Le ragioni della nuova causa civile

La vertenza, che si va ad aggiungere al già complesso iter del divorzio, non attiene ai rapporti personali ma si colloca nel solco degli adempimenti pratici e economici. Fonti vicine alla questione riferiscono che la showgirl avrebbe preliminarmente sollecitato l’ex calciatore a occuparsi della riparazione, ritenendo che la responsabilità della manutenzione straordinaria dell’immobile fosse a suo carico, come stabilito in precedenza dagli organi giudiziari. Non avendo, a suo dire, ricevuto risposte o visto intraprese iniziative concrete, la scelta di un nuovo atto legale è apparsa come l’unica strada percorribile per ottenere un intervento risolutivo, al fine di garantire la piena abitabilità della casa per sé e per i figli.

Lo sfondo del procedimento di separazione

Questa nuova causa civile si inserisce in un contesto giudiziario già fitto di appuntamenti, il cui prossimo rilevante è fissato per il 21 marzo 2026. In quella data, il giudice dovrà pronunciarsi definitivamente sulla cessazione degli effetti civili del matrimonio, passo necessario per lo scioglimento del vincolo.

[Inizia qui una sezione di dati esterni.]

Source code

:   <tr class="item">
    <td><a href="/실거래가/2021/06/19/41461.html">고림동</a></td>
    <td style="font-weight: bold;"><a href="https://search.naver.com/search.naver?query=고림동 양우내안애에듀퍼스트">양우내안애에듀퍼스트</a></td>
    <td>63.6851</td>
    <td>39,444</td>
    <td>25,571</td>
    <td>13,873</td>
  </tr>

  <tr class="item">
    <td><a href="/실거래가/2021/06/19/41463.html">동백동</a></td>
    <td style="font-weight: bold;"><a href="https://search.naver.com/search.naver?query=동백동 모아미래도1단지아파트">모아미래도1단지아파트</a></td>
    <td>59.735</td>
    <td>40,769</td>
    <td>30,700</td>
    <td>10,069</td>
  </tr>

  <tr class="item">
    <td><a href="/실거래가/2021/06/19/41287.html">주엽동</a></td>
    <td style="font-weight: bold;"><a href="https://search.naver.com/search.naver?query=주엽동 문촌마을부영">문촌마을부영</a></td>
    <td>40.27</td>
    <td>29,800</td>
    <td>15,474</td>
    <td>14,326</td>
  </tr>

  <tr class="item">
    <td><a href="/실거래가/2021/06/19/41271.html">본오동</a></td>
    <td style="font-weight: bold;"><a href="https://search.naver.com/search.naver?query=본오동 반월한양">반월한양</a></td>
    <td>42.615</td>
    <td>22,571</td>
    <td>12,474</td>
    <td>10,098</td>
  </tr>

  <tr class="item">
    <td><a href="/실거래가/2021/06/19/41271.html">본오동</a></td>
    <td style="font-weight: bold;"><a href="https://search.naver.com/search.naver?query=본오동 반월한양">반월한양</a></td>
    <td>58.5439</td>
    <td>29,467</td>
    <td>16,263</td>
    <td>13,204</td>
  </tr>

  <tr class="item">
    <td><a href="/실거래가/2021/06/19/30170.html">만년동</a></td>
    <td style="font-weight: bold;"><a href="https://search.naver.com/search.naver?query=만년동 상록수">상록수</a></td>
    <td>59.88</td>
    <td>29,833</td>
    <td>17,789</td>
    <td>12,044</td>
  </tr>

Una sentenza attesa che, oltre a chiudere formalmente un capitolo della vita dei due, aprirebbe la porta a eventuali nuovi progetti personali, sui quali circolano da tempo voci non confermate. L’episodio del soffitto, pertanto, pur essendo di natura tecnica e patrimoniale, rischia di inasprire ulteriormente un clima già teso, distogliendo l’attenzione dalle questioni principali che il tribunale è chiamato a dirimere.

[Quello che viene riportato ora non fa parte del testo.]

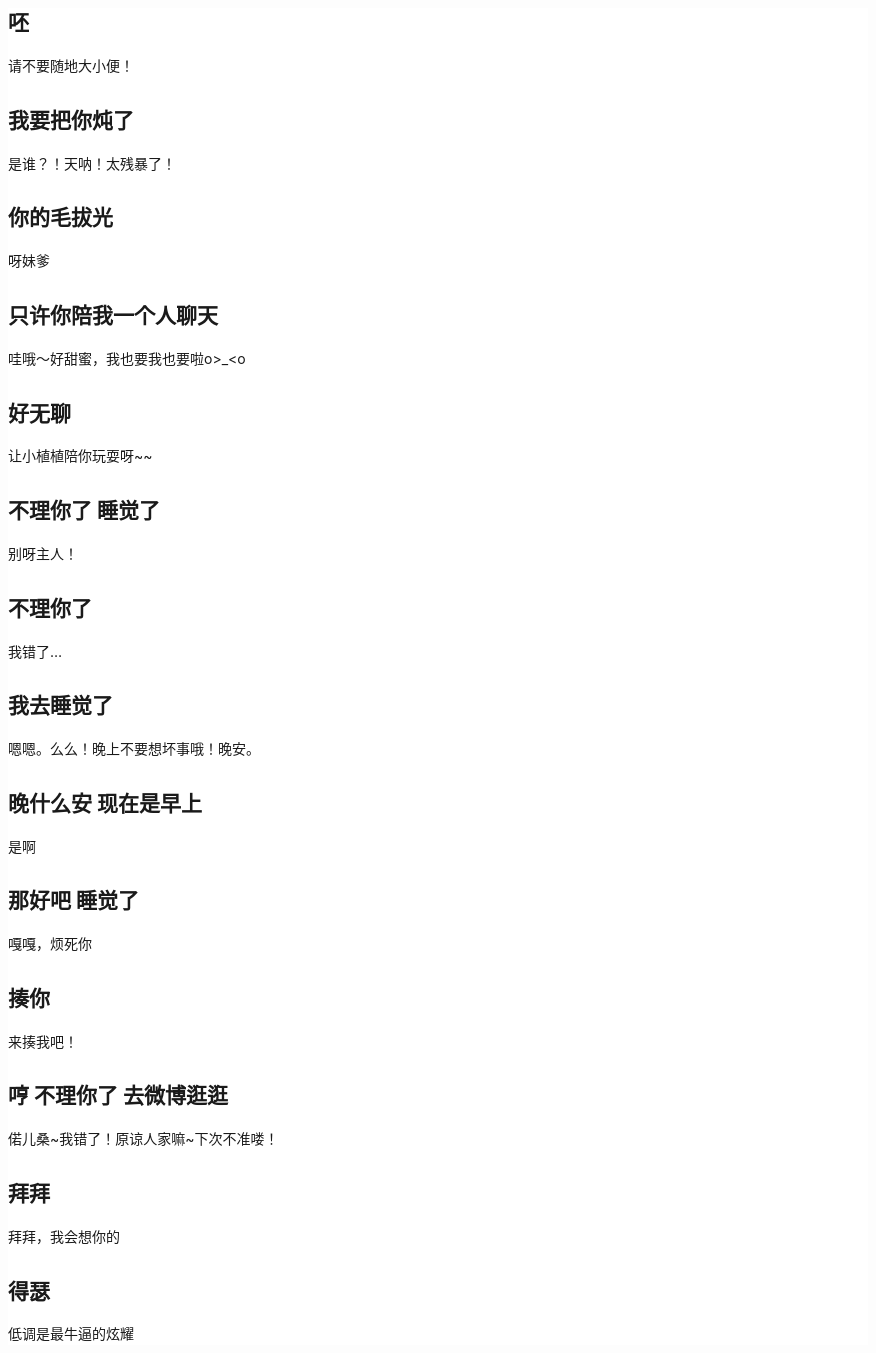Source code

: ## 呸
请不要随地大小便！

## 我要把你炖了
是谁？！天呐！太残暴了！

## 你的毛拔光
呀妹爹

## 只许你陪我一个人聊天
哇哦～好甜蜜，我也要我也要啦o>_<o

## 好无聊
让小植植陪你玩耍呀~~

## 不理你了   睡觉了
别呀主人！

## 不理你了
我错了…

## 我去睡觉了
嗯嗯。么么！晚上不要想坏事哦！晚安。

## 晚什么安    现在是早上
是啊

## 那好吧     睡觉了
嘎嘎，烦死你

## 揍你
来揍我吧！

## 哼   不理你了    去微博逛逛
偌儿桑~我错了！原谅人家嘛~下次不准喽！

## 拜拜
拜拜，我会想你的

## 得瑟
低调是最牛逼的炫耀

Le implicazioni pratiche della disputa

Al di là delle dinamiche personali, la questione solleva un punto di diritto in materia di gestione dei beni immobili in regime di separazione giudiziale. La titolarità dell’onere per le riparazioni straordinarie, specie quando legate a eventi improvvisi e potenzialmente pericolosi come un cedimento, diventa elemento cruciale per la tutela della sicurezza degli occupanti. La scelta della Blasi di rivolgersi nuovamente al giudice dimostra, al di là di ogni considerazione, la volontà di far valere ciò che ritiene un proprio diritto in sede istituzionale, demandando a un terzo imparziale la risoluzione di una contesa che sembra non trovare composizione in via extragiudiziale. Resta da vedere come si evolverà la faccenda, in attesa che gli atti peritali possano accertare le cause del cedimento e le relative responsabilità.